PROVIDED PASSAGE:
Brute Force Approach for Intersection of Two Linked Lists

The naive approach involves checking every node in the first list against every node in the second list to see if they point to the same memory location.

1. Iterate through headA with a pointer ptrA.
2. For every node visited by ptrA, iterate through the entire list headB using ptrB.
3. Check if ptrA == ptrB (reference equality).
4. If a match is found, return that node.
5. If loops complete without a match, return null.

Pseudo-code:

text
for nodeA in listA:
    for nodeB in listB:
        if nodeA is nodeB:
            return nodeA
return null

Complexity Analysis: The time complexity is $O(m \times n)$, where $m$ and $n$ are the lengths of the two lists. For large inputs (up to $3 \times 10^4$ nodes each), this results in approximately $10^9$ operations, which is highly inefficient and may lead to a Time Limit Exceeded (TLE) error or simply fail the interview constraint of linear time complexity.

Core Insight for Intersection of Two Linked Lists

The fundamental challenge in LeetCode 160 is that the two lists may have different lengths before the intersection point. A pointer traversing the shorter list will reach the intersection sooner than a pointer traversing the longer list.

To solve this, we must synchronize the pointers so they arrive at the intersection simultaneously. The core insight is to virtually "concatenate" the lists.

If a pointer traverses List A and then immediately switches to the head of List B, the total distance it covers is Length(A) + Length(B). Conversely, a pointer traversing List B then List A covers Length(B) + Length(A). Since addition is commutative, both pointers traverse exactly the same total distance.

Visual Description: Imagine two pointers, pA and pB.

1. pA moves through List A. When it hits the end (null), it jumps to the head of List B.
2. pB moves through List B. When it hits the end (null), it jumps to the head of List A.
3. By effectively swapping starting lanes after the first pass, the pointer that started on the longer list has now been delayed exactly enough to align with the pointer that started on the shorter list.
4. They will meet at the intersection node. If there is no intersection, they will both reach null at the exact same step after the swap.

Execution Flow

1. Start: ptrA points to the first node of List A; ptrB points to the first node of List B.
2. Compare: Check if ptrA and ptrB refer to the same object. If yes, return ptrA.
3. Advance:
   • Move ptrA forward. If ptrA was at the last node of List A, move it to the first node of List B.
   • Move ptrB forward. If ptrB was at the last node of List B, move it to the first node of List A.
4. Repeat: Continue this process.
   • If the lists intersect, the pointers will eventually align at the intersection node because the "head start" of the shorter list is canceled out by the length of the longer list during the second pass.
   • If the lists do not intersect, both pointers will traverse len(A) + len(B) nodes and reach null at the same time. The condition ptrA == ptrB (where both are null) satisfies the loop termination.
5. Output: Return the node found (or null).

Records from a dataset:
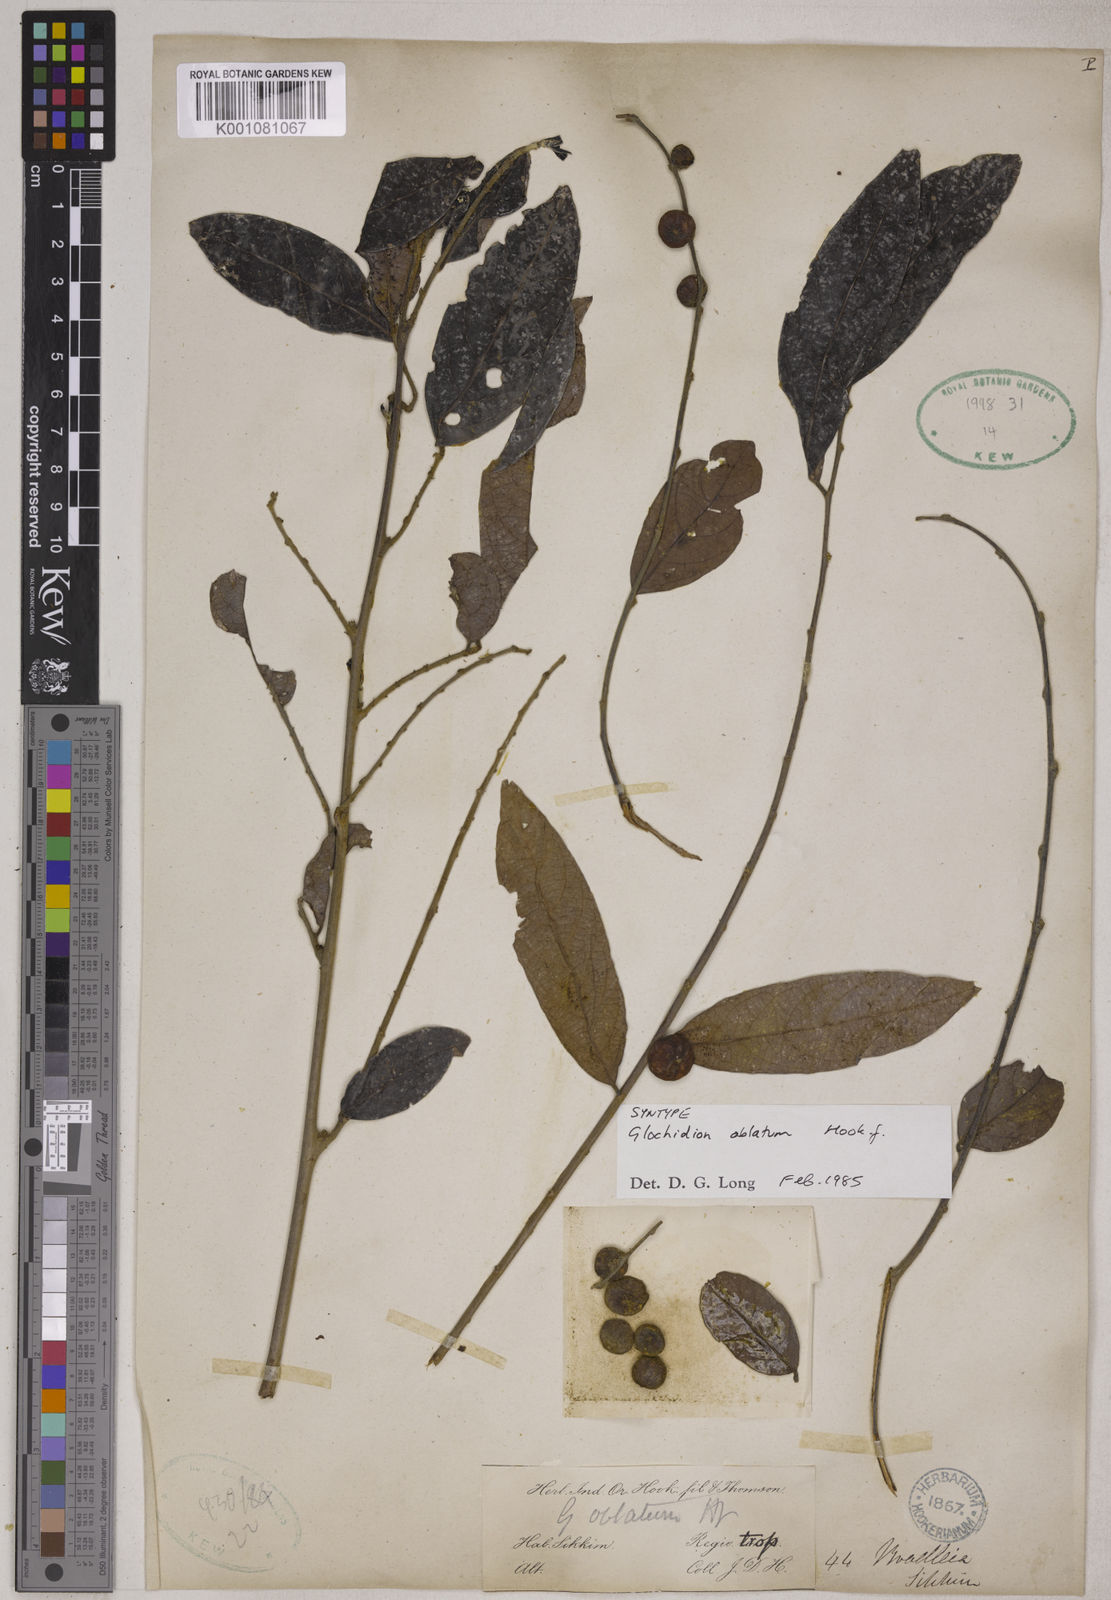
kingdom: Plantae
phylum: Tracheophyta
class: Magnoliopsida
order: Malpighiales
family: Phyllanthaceae
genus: Glochidion
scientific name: Glochidion oblatum
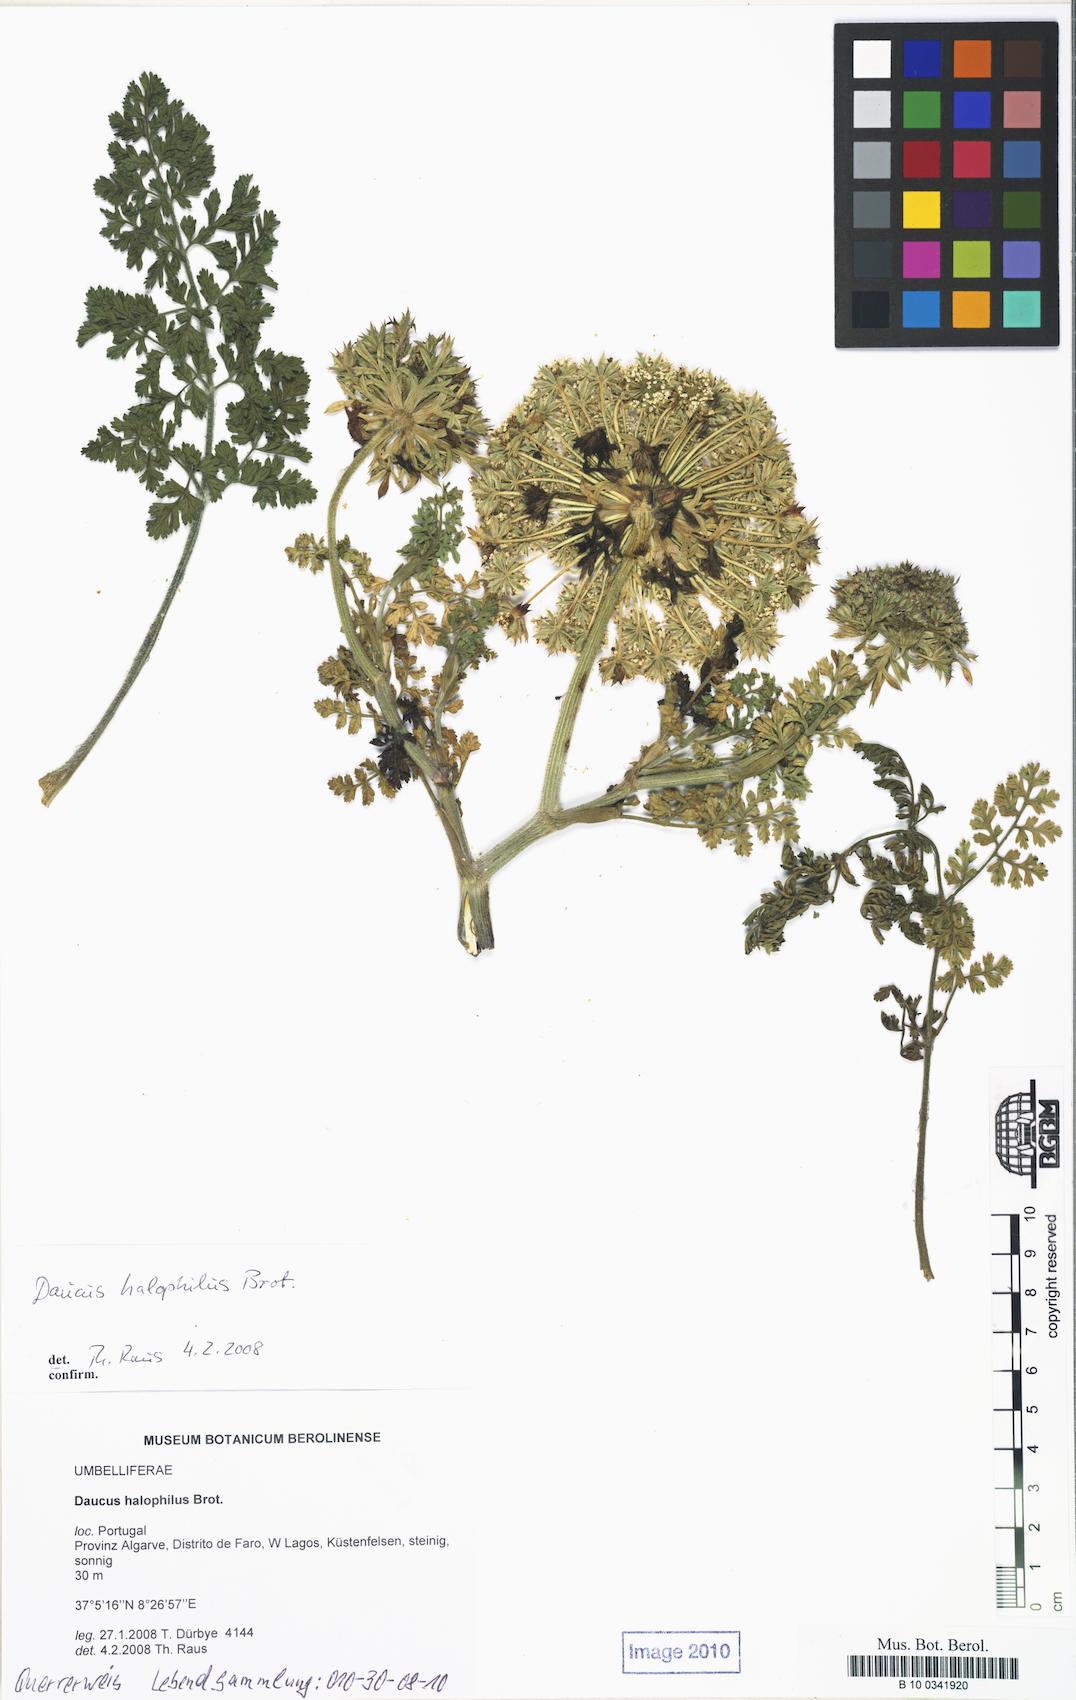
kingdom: Plantae
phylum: Tracheophyta
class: Magnoliopsida
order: Apiales
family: Apiaceae
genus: Daucus
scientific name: Daucus carota
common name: Wild carrot
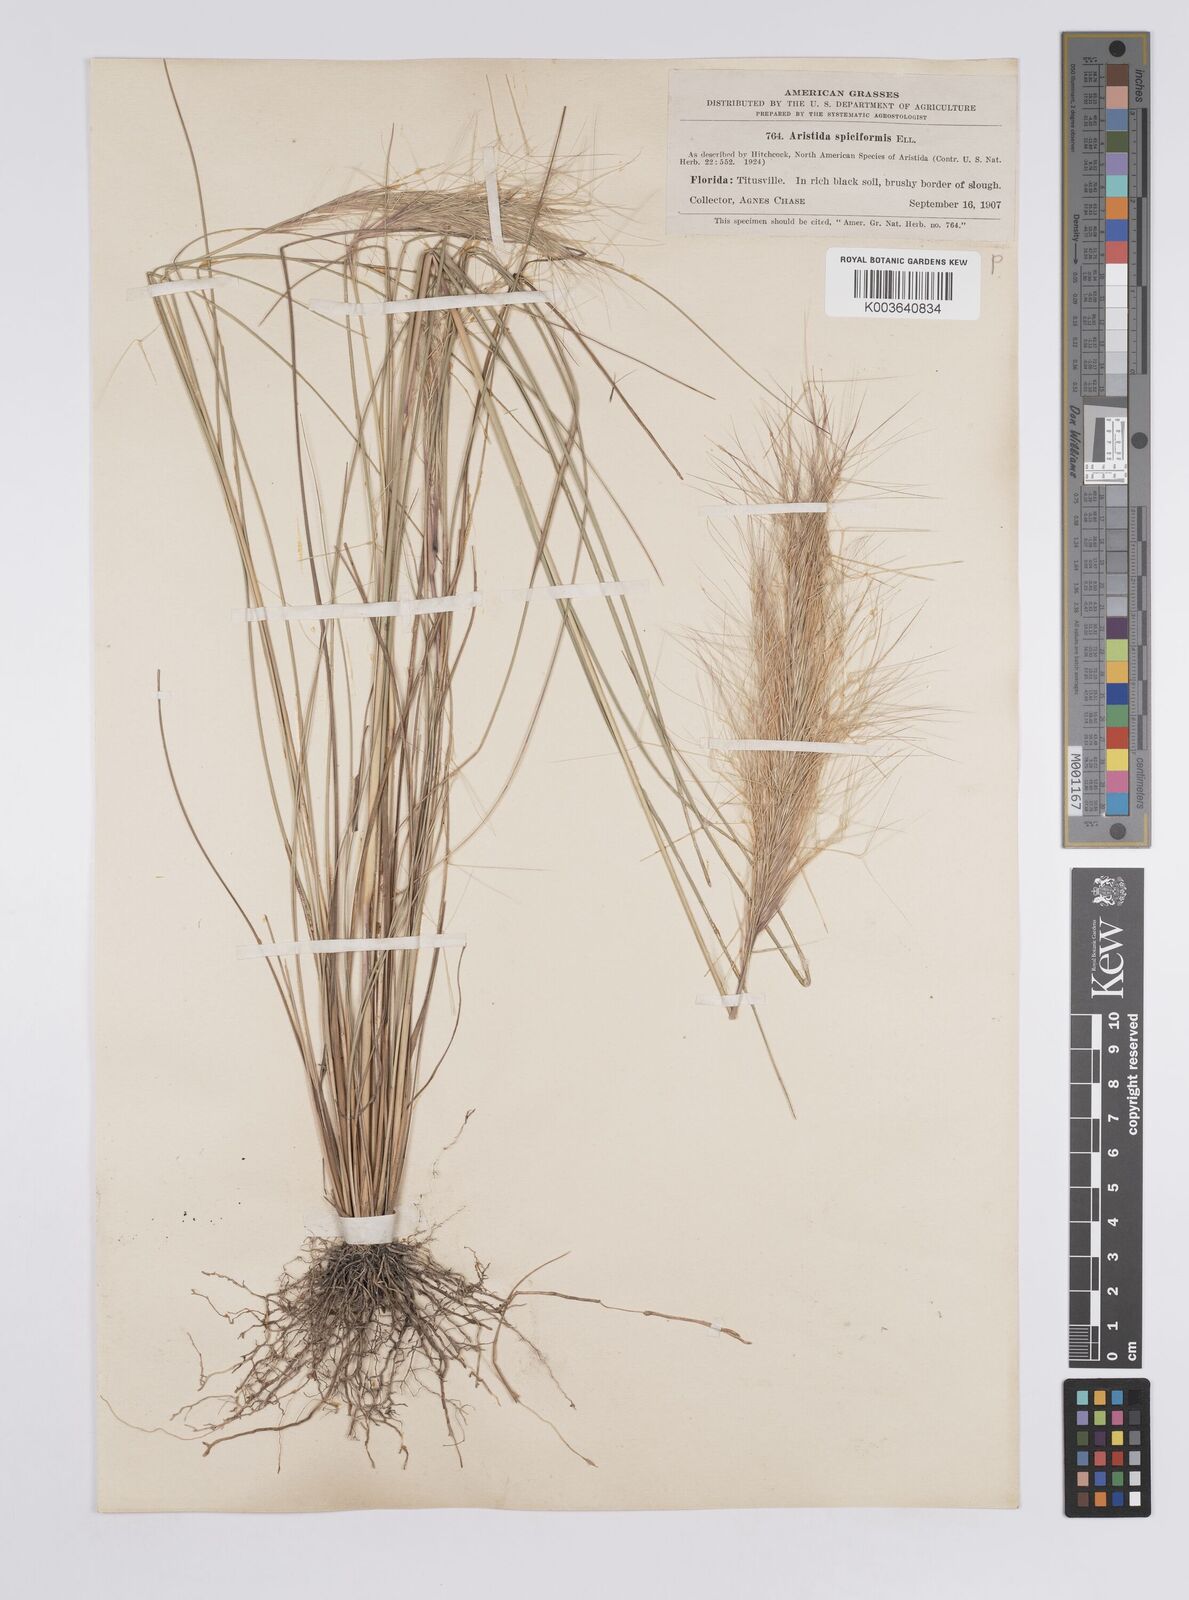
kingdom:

WRITTEN REQUEST 1:
Answer these questions from the page on the intersection of two linked lists:
(a) What is the time complexity of the brute force approach?
(b) When pA reaches the end of List A, where does it jump?
(c) If the lists do not intersect, what do both pointers reach at the same time?
WRITTEN REQUEST 2:
From the page on the intersection of two linked lists, pull out the stretch from "Execution Flow" through "yes, return ptrA.".

WORKED ANSWER 1:
(a) O(m × n), where m and n are the lengths of the two lists.
(b) To the head of List B.
(c) Null.

WORKED ANSWER 2:
Execution Flow

1. Start: ptrA points to the first node of List A; ptrB points to the first node of List B.
2. Compare: Check if ptrA and ptrB refer to the same object. If yes, return ptrA.